Pre-election favourites Ingrida Simonyte and Gitanas Nauseda will face off in the second round of Lithuania’s presidential election as Prime Minister Saulius Skvernelis conceded defeat in Sunday’s vote and said he would resign.
Lithuanians voted in large numbers in the contest to succeed outgoing President Dalia Grybauskaite, the Baltic nation’s so-called Iron Lady who was one of the European Union’s most outspoken critics of Russia.
Simonyte won the round with 31.4 per cent, only a 2,647-vote advantage over Nauseda, who had 31.2 per cent, according to election authority data.
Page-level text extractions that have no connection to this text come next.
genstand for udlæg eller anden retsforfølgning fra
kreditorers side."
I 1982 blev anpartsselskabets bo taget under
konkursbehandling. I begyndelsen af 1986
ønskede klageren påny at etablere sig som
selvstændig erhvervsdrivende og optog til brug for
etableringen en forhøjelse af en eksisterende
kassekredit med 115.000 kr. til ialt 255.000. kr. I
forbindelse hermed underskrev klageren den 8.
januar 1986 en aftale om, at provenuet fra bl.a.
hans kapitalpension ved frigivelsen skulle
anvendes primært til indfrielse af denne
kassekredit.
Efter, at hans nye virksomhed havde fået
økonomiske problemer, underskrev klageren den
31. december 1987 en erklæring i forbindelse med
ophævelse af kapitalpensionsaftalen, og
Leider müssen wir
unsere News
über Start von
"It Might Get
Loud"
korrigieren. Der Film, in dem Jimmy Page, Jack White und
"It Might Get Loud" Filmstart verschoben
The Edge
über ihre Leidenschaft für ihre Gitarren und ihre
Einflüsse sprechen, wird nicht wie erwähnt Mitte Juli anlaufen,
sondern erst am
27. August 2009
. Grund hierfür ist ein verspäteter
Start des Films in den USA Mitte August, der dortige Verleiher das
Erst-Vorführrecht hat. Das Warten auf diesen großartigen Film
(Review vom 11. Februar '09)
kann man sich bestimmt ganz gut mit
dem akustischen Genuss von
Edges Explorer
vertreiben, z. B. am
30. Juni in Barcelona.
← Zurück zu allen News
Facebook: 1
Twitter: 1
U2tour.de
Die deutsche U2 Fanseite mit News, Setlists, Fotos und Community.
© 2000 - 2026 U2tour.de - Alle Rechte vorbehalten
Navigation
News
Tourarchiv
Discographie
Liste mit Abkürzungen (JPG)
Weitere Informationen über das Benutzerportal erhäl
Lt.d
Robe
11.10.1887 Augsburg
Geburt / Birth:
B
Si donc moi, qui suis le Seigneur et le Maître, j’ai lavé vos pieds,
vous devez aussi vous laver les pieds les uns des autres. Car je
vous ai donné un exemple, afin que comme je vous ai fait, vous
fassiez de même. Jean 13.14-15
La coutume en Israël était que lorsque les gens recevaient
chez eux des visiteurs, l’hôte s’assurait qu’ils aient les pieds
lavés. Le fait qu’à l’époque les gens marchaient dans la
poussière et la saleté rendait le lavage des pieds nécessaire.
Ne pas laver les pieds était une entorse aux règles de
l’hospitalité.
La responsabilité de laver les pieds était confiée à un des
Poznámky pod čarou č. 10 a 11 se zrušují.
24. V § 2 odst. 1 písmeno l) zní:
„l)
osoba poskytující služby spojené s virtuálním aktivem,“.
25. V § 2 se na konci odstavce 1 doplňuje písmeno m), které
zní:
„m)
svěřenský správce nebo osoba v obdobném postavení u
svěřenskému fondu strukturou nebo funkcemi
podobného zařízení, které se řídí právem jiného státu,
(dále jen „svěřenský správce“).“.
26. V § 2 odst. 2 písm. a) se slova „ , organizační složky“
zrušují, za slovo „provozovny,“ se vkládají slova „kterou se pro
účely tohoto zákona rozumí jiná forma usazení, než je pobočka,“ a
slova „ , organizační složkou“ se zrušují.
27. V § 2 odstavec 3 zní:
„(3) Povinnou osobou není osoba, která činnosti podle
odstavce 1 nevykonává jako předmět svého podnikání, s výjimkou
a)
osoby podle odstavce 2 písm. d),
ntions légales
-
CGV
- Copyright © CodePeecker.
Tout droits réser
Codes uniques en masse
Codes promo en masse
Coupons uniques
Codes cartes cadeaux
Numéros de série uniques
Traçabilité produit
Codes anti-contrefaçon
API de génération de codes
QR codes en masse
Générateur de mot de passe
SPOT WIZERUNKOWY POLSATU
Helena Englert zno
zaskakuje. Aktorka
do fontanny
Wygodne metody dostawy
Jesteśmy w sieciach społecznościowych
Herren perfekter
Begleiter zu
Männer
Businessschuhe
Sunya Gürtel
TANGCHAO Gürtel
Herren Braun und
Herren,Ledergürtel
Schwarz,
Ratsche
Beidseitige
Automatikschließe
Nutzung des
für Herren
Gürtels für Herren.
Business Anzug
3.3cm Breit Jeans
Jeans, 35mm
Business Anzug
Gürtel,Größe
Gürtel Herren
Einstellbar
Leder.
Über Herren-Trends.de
Skvernelis had 21 per cent.
Simonyte, 44, a former finance minister in a centre-right government, and Nauseda, 54, a former senior economist at a top bank, will compete in a May 26 run-off.
Both candidates promised the voters to work with political parties to increase social spending and to ask NATO and the United States to up security measures in the region to better protect it from Russia.
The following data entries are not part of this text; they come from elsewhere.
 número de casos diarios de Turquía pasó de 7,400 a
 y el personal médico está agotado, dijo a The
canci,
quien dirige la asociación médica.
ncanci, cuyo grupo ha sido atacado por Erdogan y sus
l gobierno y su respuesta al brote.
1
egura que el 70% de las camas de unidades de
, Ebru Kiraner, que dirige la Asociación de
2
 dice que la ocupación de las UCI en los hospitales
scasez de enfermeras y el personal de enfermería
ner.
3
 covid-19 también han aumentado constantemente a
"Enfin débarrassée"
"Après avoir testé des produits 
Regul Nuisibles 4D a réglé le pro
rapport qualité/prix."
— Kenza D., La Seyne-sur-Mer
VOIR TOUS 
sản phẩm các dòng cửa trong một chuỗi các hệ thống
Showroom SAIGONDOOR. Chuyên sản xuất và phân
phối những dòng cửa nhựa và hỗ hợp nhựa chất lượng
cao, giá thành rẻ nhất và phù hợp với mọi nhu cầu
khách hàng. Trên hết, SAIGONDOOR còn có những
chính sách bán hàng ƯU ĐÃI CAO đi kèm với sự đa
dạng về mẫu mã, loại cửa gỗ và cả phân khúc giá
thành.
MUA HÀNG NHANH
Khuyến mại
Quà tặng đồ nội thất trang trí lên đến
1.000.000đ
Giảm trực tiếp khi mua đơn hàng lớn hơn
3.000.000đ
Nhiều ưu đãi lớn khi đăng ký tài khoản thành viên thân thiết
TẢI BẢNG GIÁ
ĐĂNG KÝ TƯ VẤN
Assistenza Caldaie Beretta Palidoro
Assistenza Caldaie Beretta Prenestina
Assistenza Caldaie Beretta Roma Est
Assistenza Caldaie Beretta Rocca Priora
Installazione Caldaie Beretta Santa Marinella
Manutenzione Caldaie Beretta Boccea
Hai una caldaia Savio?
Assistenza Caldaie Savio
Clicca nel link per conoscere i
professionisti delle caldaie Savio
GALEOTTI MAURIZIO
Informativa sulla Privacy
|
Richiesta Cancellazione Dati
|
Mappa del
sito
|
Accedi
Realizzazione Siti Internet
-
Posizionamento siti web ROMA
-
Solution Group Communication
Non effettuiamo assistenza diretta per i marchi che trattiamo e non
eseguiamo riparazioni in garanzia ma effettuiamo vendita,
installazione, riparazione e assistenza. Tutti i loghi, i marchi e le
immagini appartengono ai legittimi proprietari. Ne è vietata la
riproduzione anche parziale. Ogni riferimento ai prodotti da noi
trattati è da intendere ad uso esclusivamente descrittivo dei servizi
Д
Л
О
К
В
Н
Both told Reuters they do not want to meet Russian President Vladimir Putin unless his country withdraws from Crimea, which it annexed from Ukraine in 2014.
“I would like to be the president who initiates national agreements, to find solutions on many, many questions, which are very complicated and were not solved for many years, especially in education and healthcare,” Nauseda told reporters after the voting.
“My message in the second round will be that we need to care not only for big cities, but also for smaller towns so that we don’t have two Lithuanias, but one Lithuania, which is successful and strong,” Simonyte told reporters.
Skvernelis, 48, conceded defeat in front of disappointed supporters in the capital, Vilnius, and said he would resign as prime minister on July 12.
Skvernelis’s Farmers and Greens party, which has 51 seats in the 141-member parliament, said it would move to opposition if it does not win European Parliament elections on May 26, a likely outcome, according to polls.
Another election on tap within 18 months
An early general election, a minority government or a caretaker government have been discussed in the local media as most likely outcomes of the Skvernlis resignation. The next general election is due on October 2020.
Still popular, Grybauskaite, 63, is not eligible to run again after two terms. The top three candidates vying to succeed her had pledged to maintain a tough stance against Vilnius’ former Soviet master, as well as hefty military spending.
Five years after Moscow’s annexation of Crimea from Ukraine that sparked fears of further Russian aggression across Eastern Europe, the election campaign in Lithuania was dominated by voter anger over economic inequality and corruption.
Income inequality is among the highest in the European Union, second only to Bulgaria.
Both Nauseda and Simonyte say tax income should be raised to fund more state spending, although Skvernelis has introduced a tax cut as a signature policy of his government.
“I try to appeal to people by saying, look, there are no simple answers, and there are many headwinds,” said Simonyte, the finance minister when the government cut public-sector wages and pensions in 2009 as a state default loomed.
Nauseda, a household name from his role as an economic commentator, said he would use the president’s position to help business expand in emerging markets, especially China, and ask the government to increase revenues and better fund social services, such as pensions.